I have the oportunity to buy a virtually mint, working and serviced (1 year ago at Biene) Omega electroquartz, with dark grey/black dial, white batton hands and red second hand. The watch is virtually pefect and running in the words of the seller 'like it was new'. It is SS case on an original SS bracelet. He is asking 550 euro, is this a good deal?

Thanks Tom


----------



## KEITHT (Dec 2, 2007)

dickstar1977 said:


> Hi all
> 
> I have the oportunity to buy a virtually mint, working and serviced (1 year ago at Biene) Omega electroquartz, with dark grey/black dial, white batton hands and red second hand. The watch is virtually pefect and running in the words of the seller 'like it was new'. It is SS case on an original SS bracelet. He is asking 550 euro, is this a good deal?
> 
> Thanks Tom


Hi Tom.

I would say thats a fair price. These movements are pretty rare and catergorised as a speciality calibre by Omega, so i would imagine the service only was around 400 euro. With the added benefit of its original bracelet i would doubt you will find one cheaper.

Considering also that the early Omega electronic movements are gaining far more attention lately, prices i am sure will steadily rise.

If you like it Tom, and you have the funds, my advice is .....buy it!

Keith


----------



## JonW (Mar 23, 2005)

I agree with Keith... Seems good value to me... I might even say its 'cheap'...


----------



## Silver Hawk (Dec 2, 2003)

KEITHT said:


> Considering also that the early Omega electronic movements are gaining far more attention lately


Largely due to JonW


----------



## JonW (Mar 23, 2005)

Ok... I wont buy anymore


----------



## Toshi (Aug 31, 2007)

JonW said:


> Ok... I wont buy anymore


somehow I'm taking that comment with a large pinch of salt









Rich


----------



## strange_too (Feb 19, 2007)

I know a lot of us have started looking at them.
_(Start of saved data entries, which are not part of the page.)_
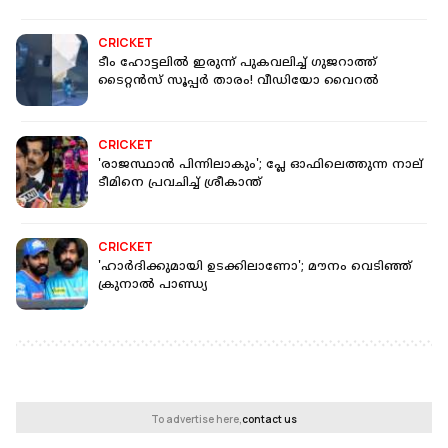
CRICKET
ടീം ഹോട്ടലിൽ ഇരുന്ന് പുകവലിച്ച് ഗുജറാത്ത്
ടൈറ്റൻസ് സൂപ്പര്‍ താരം! വീഡിയോ വൈറൽ
CRICKET
'രാജസ്ഥാൻ പിന്നിലാകും'; പ്ലേ ഓഫിലെത്തുന്ന നാല്
ടീമിനെ പ്രവചിച്ച് ശ്രീകാന്ത്
CRICKET
'ഹാർദിക്കുമായി ഉടക്കിലാണോ'; മൗനം വെടിഞ്ഞ്
ക്രുനാല്‍ പാണ്ഡ്യ
To advertise here,
contact us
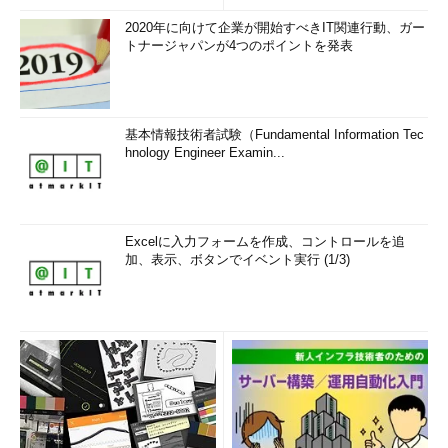
2020年に向けて企業が開始すべきIT関連行動、ガー
トナージャパンが4つのポイントを発表
基本情報技術者試験（Fundamental Information Tec
hnology Engineer Examin...
Excelに入力フォームを作成、コントロールを追
加、表示、ボタンでイベント実行 (1/3)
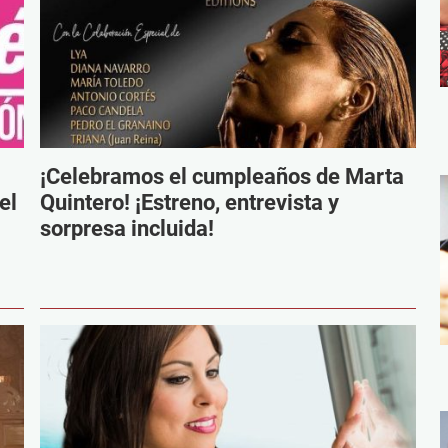
¡Celebramos el cumpleaños de Marta
el
Quintero! ¡Estreno, entrevista y
sorpresa incluida!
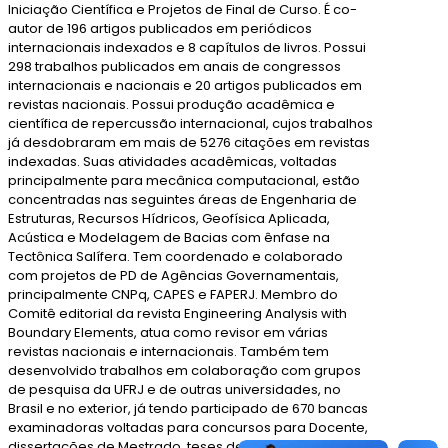
Iniciação Científica e Projetos de Final de Curso. É co-
autor de 196 artigos publicados em periódicos
internacionais indexados e 8 capítulos de livros. Possui
298 trabalhos publicados em anais de congressos
internacionais e nacionais e 20 artigos publicados em
revistas nacionais. Possui produção acadêmica e
científica de repercussão internacional, cujos trabalhos
já desdobraram em mais de 5276 citações em revistas
indexadas. Suas atividades acadêmicas, voltadas
principalmente para mecânica computacional, estão
concentradas nas seguintes áreas de Engenharia de
Estruturas, Recursos Hídricos, Geofísica Aplicada,
Acústica e Modelagem de Bacias com ênfase na
Tectônica Salífera. Tem coordenado e colaborado
com projetos de PD de Agências Governamentais,
principalmente CNPq, CAPES e FAPERJ. Membro do
Comitê editorial da revista Engineering Analysis with
Boundary Elements, atua como revisor em várias
revistas nacionais e internacionais. Também tem
desenvolvido trabalhos em colaboração com grupos
de pesquisa da UFRJ e de outras universidades, no
Brasil e no exterior, já tendo participado de 670 bancas
examinadoras voltadas para concursos para Docente,
dissertações de Mestrado, teses de Doutorado e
550 Euro is good value, if it's as good as it sounds.


----------



## dickstar1977 (Feb 4, 2008)

Got some pics and it looks lovely, it was serviced at Bienne in 2006 and comes with its original box! looks great! just waiting for him to com back to me with bank details! Figure it has to be worth a gamble.


----------



## Ventura (Nov 27, 2006)

HEHEHE...I have to admit JonW is to blame for most of my Omega addictions.


----------



## JonW (Mar 23, 2005)

Tom, thats no gamble at that price after a Bienne trip and with its box... it a no brainer mate.

hee hee... Im not the only one who is pushing the quality of these early quartz watches, they really, truely, are superb and you can see why they commanded the money at the time. IMHO you should get one before they are 'discovered' like the smf300 has been (and many of the other f300 models as well).


----------



## norfolk (Feb 1, 2008)

any chance of a pic of the item in question...I am not too sure what it looks like...

Thanks


----------